A Comment On Value In The Major Sports

I wanted to go over a few different thoughts on the value in the major sports. I mean, between baseball, basketball and football, there are such different things that derive value, its almost comical.

First off, when it comes to Baseball, most of the value of available box pulls comes from the history of the game. Being among the oldest sports available in trading card form, there is ASSLOADS upon ASSLOADS of history when it comes to baseball cards. The most valuable card ever comes from baseball, and there is no autograph involved. In fact, when you bust a baseball product, there is rarely a possibility of pulling a card worth more than 100 bucks of a current player. The top value for current players is pretty easy, in fact, because of this. It goes Pujols, Jeter, and Arod, and if you arent one of those guys you arent worth that much. If your name is anyone from the charter class of the HOF, you are among the Top value guys in baseball's past. The rest of the top guys are mostly Yankees and a few scattered others. Baseball value is all history.

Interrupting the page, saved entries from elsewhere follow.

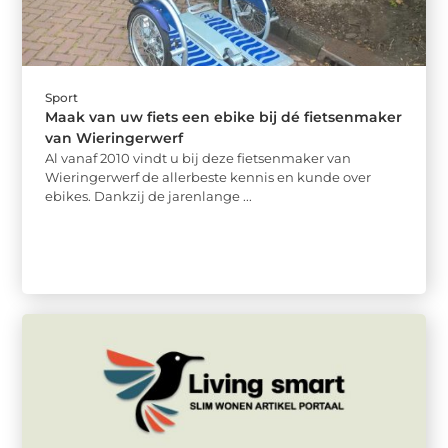
Sport
Maak van uw fiets een ebike bij dé fietsenmaker
van Wieringerwerf
Al vanaf 2010 vindt u bij deze fietsenmaker van
Wieringerwerf de allerbeste kennis en kunde over
ebikes. Dankzij de jarenlange ...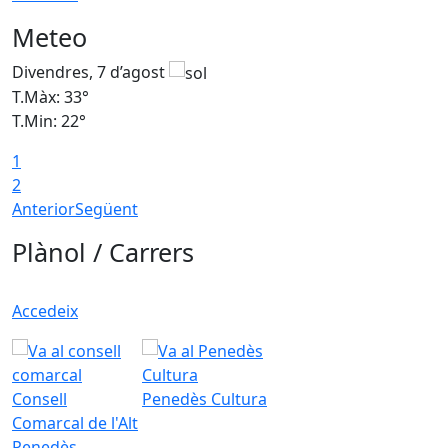
Meteo
Divendres, 7 d’agost
D
T.Màx: 33°
T
T.Min: 22°
T
1
2
Anterior
Següent
Plànol / Carrers
Accedeix
Consell
Penedès Cultura
Comarcal de l'Alt
Penedès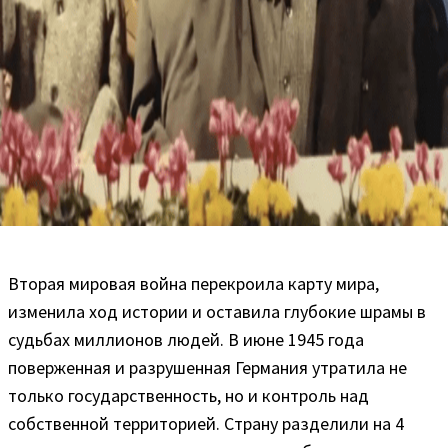
Вторая мировая война перекроила карту мира,
изменила ход истории и оставила глубокие шрамы в
судьбах миллионов людей. В июне 1945 года
поверженная и разрушенная Германия утратила не
только государственность, но и контроль над
собственной территорией. Страну разделили на 4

As for Football, the value is mostly in QBs, RBs, and Rookies. With football being the only sport with three competing brands, you can imagine it gets pretty heated and brand focused. The history is not much of a factor, unless you are a recent retiree, or your name is Payton or Unitas. Basically, if you werent the absolute best at your position, or you played a non-skill position, you arent worth too much. Right now, the top value current guys in FB are All Day, Favre, Tomlinson, Roethlisberger, Brady, Manning, and maybe still Reggie Bush. There are also a crop of new RCs that are worth more than $100 every single year. Maybe this is why high end works for BKB and FB, but not baseball. Its kind of interesting that value can be so different for FB than Baseball. Also, the current stars/recent retired stars of worth list is much larger than Baseball. Football is more about now than the past.

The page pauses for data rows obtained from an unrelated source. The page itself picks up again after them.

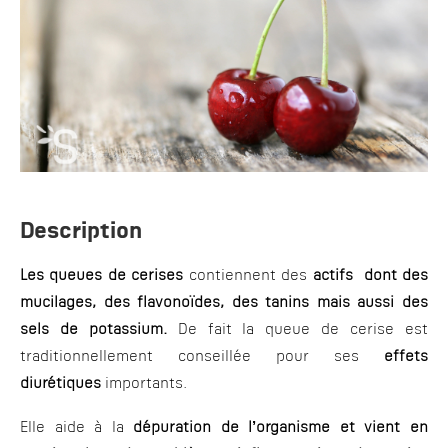
Description
Les queues de cerises
contiennent des
actifs dont des
mucilages, des flavonoïdes, des tanins mais aussi des
sels de potassium.
De fait la queue de cerise est
traditionnellement conseillée pour ses
effets
diurétiques
importants.
Elle aide à la
dépuration de l’organisme et vient en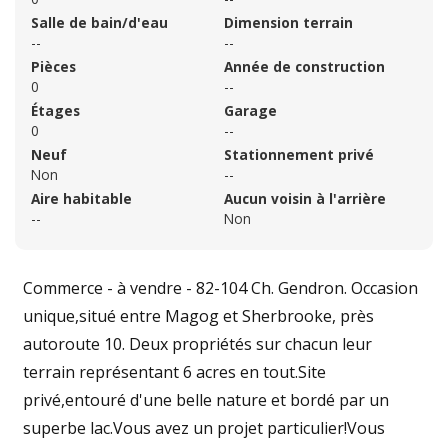
Salle de bain/d'eau
Dimension terrain
--
--
Pièces
Année de construction
0
--
Étages
Garage
0
--
Neuf
Stationnement privé
Non
--
Aire habitable
Aucun voisin à l'arrière
--
Non
Commerce - à vendre - 82-104 Ch. Gendron. Occasion
unique,situé entre Magog et Sherbrooke, près
autoroute 10. Deux propriétés sur chacun leur
terrain représentant 6 acres en tout.Site
privé,entouré d'une belle nature et bordé par un
superbe lac.Vous avez un projet particulier!Vous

Moving on to basketball, its the Jordan, LeBron and Kobe show, and thats it. The rookies arent that much any more, the history is really kind of blah in terms of cards. All the worth stems from those three guys and thats it. Plus, if its not an exquisite card, its STILL not that good. Also, Topps owns the exclusive rights to no one except the third point guard on Denver's D-league team, so im not sure why they are still in the Basketball business. Really, Basketball is quickly becoming a one product sport.

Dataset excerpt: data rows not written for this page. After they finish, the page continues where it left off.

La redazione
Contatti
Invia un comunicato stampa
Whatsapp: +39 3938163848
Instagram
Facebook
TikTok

Of course, this is just my perception, but it seems like a lot of other people feel the same way. Plus, Topps is going down the tubes pretty fast, in my opinion, and their products pretty much are Chrome and more Chrome. With the new historical baseball players they signed before the beginning of the season, they may have a way to get back into it as now they own the people that derive the value in baseball. Regardless, their products are still awful and their concepts suck, so everyone loses. Who knows with this crap anymore.